Applicabilité des subventions selon le type de projet
Le tableau qui suit vous montre quelle proportion du surcoût est prise en charge par Énergir selon le programme ou le volet de subventions concerné et comment ce surcoût est évalué dans différents cas de figure.

Programme de subvention/volet

Surcoût (frais admissibles)

Responsable de l’évaluation

Aide à l’implantation

Variable (selon la différence entre le coût du scénario de référence et le coût du scénario efficace)

Déposant

Rénovation efficace

10 % du coût d’achat et d’installation des nouvelles fenêtres3

Énergir, en fonction du coût du projet présenté par le déposant

100 % du coût d’achat et d’installation ou de réfection de la toiture3

Déposant

Nouvelle construction efficace

5 % du coût du projet3

Énergir, en fonction du coût du projet présenté par le déposant

Préchauffage solaire

100 % du coût du projet4

Déposant

Mieux informé, plus efficace
Bien que les notions de scénario de référence et de surcoût puissent parfois être complexes en raison de la nature du projet (lorsque les coûts sont globalisés, par exemple), nous espérons que cet article vous aura permis de mieux les comprendre. Vous serez ainsi mieux outillé pour calculer le rendement des investissements réalisés dans le cadre auxquels vous collaborerez dans l’avenir et pour calculer les subventions disponibles. Toutefois, si vous avez besoin de plus de soutien à ce sujet, les conseillers du groupe DATECH sont là pour vous accompagner et vous conseiller.

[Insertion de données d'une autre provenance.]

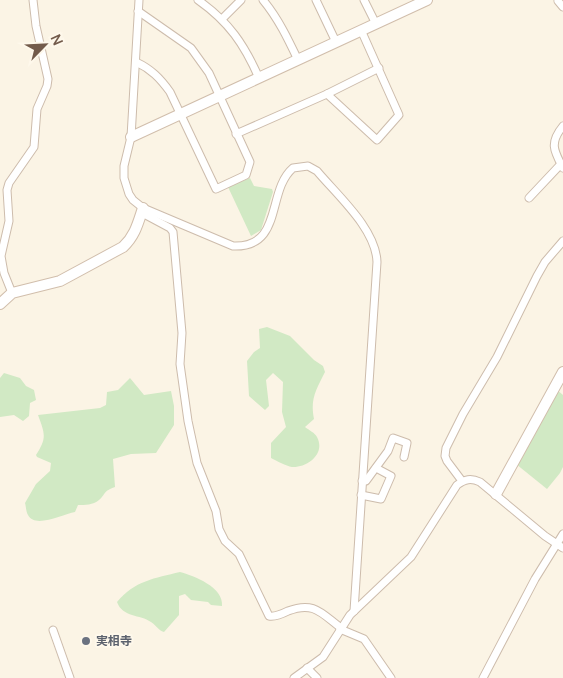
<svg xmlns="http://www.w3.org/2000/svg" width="563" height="678" font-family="Manrope,'Noto Sans JP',sans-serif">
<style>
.green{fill:#d1e9c4}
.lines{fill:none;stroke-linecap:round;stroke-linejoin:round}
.street-casing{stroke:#cdbcac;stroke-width:9}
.secondary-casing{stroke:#d1beac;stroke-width:12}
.street{stroke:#fff;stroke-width:7}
.secondary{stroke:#fff;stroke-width:10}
.worship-dot{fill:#6b7280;stroke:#fef8eb;stroke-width:2}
.labels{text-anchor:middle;stroke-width:4;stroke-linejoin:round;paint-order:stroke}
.worship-label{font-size:12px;font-weight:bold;fill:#5b616d;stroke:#fef8eb;text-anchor:start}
</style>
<rect width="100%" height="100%" fill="#fbf4e5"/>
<g class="green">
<path d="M250 178 254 186 272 189 273 192 261 230 251 236 228 187Z"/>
<path d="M267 327 290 336 314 360 323 366 325 372C316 390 310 399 314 419L305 427C309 430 315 433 317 437 326 454 307 468 292 467 286 466 277 461 271 458V443L286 427 282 412 283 382 273 373 266 380 269 406 265 410 249 396 247 361 254 352 260 348 259 329Z"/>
<path d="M4 373 20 378 26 386 34 390 36 400 30 403 29 416 23 421 14 415 0 417V378Z"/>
<path d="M130 378 144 395 171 391 174 406V425L156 453 131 454 113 459 115 487C103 491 106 494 99 500 93 505 85 505 78 505L75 512C63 514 35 529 28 515 26 512 26 506 25 503L36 484 50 471 51 463 37 457 36 455C47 438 45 434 38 415L100 408 106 405 107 392 118 390Z"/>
<path d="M557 390 563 395V467L560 473 547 489 516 464Z"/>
<path d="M180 572C194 576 224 587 222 606L211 605 208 602 191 600 185 594 179 596V615L164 632C158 630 157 626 151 622 140 614 123 618 117 602 134 581 155 578 180 572Z"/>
</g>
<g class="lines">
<g class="street-casing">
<g id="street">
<path d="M139 0 131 137 124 166V178L129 194 133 200 143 208 233 246C284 248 266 191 293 168L308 166 317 171C338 196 376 229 377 262L354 611"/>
<path d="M198 0C229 22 244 44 259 78"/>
<path d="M263 0C278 18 288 39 298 60"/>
<path d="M316 0 336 42"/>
<path d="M364 0 376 24"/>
<path d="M558 1 563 7"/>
<path d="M222 19 241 0"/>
<path d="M136 62C151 69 160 78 170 92L216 189 246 175 250 162 209 73 191 48 138 11"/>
<path d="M327 94 377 140 399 115 361 30"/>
<path d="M563 126C549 143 554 151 563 168"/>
<path d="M236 134 327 94 379 68"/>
<path d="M529 198 561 164"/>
<path d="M142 213 170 228 173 232 182 333 180 364 188 421 197 463 216 511 219 529 225 541 239 554 269 616C275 617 282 614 288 611 314 601 321 613 341 628"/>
<path d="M12 293 4 273 1 256 9 221 7 190 9 183 34 147 37 109 47 86 48 79 36 26 33 0"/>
<path d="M362 481H366L388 451 393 438 407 443 404 457"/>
<path d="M462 481 447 461 445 456 446 448 463 414 497 357 537 276 545 262 563 241"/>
<path d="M361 495 381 499 391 476 376 468"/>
<path d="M340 629 364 639 391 678"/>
<path d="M53 630 70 678"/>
<path d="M307 668 317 678"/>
<path d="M294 678 323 657 350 615 411 557 457 485C465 479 471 478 480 482L545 536 563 548"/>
<path d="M483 678 535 579 563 534"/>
</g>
</g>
<g class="secondary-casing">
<g id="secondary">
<path d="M131 137 427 0"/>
<path d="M0 304 12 293 60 281 123 247C135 236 138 223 143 208"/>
<path d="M496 494 563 372"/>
</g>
</g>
<use href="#street" class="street"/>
<use href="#secondary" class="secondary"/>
</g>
<circle class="worship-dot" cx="86" cy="641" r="5"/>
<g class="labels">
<g class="worship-label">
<text x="96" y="645">実相寺</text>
</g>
</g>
<g transform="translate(45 45) rotate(66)" stroke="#fef8eb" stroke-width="4" paint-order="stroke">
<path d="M0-4L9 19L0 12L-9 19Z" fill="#735b4b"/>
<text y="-8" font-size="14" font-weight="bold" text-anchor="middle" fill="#735b4b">N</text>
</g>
</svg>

Une foule de ressources accessibles en quelques clics

Vous trouverez les modalités, les renseignements et les formulaires de demande de subvention dans les guides du participant disponibles sous « Subventions » dans la section Affaires et dans la section Grandes entreprises de notre site Web. La section Ingénieurs-conseils vous donne également accès à des formations en efficacité énergétique, des fiches techniques et des outils de calcul pratiques.

Nathalie Bouchard, ing.
Conseillère principale DATECH – Habitation et Affaires

1 Le séchoir est présenté à titre indicatif. Cet exemple peut s’appliquer à d’autres équipements.
2 À condition qu’il reste au moins 30 % de gaz au compteur et que le bâtiment soit rentable (branchement depuis au moins 5 ans).
3 Selon les bonnes pratiques d’évaluation en vigueur.
4 Sauf dans le cas d’un ajout de ventilation qui évite l’installation d’un appareil à gaz naturel, puisque dans ce cas, le surcoût correspond au coût du mur solaire.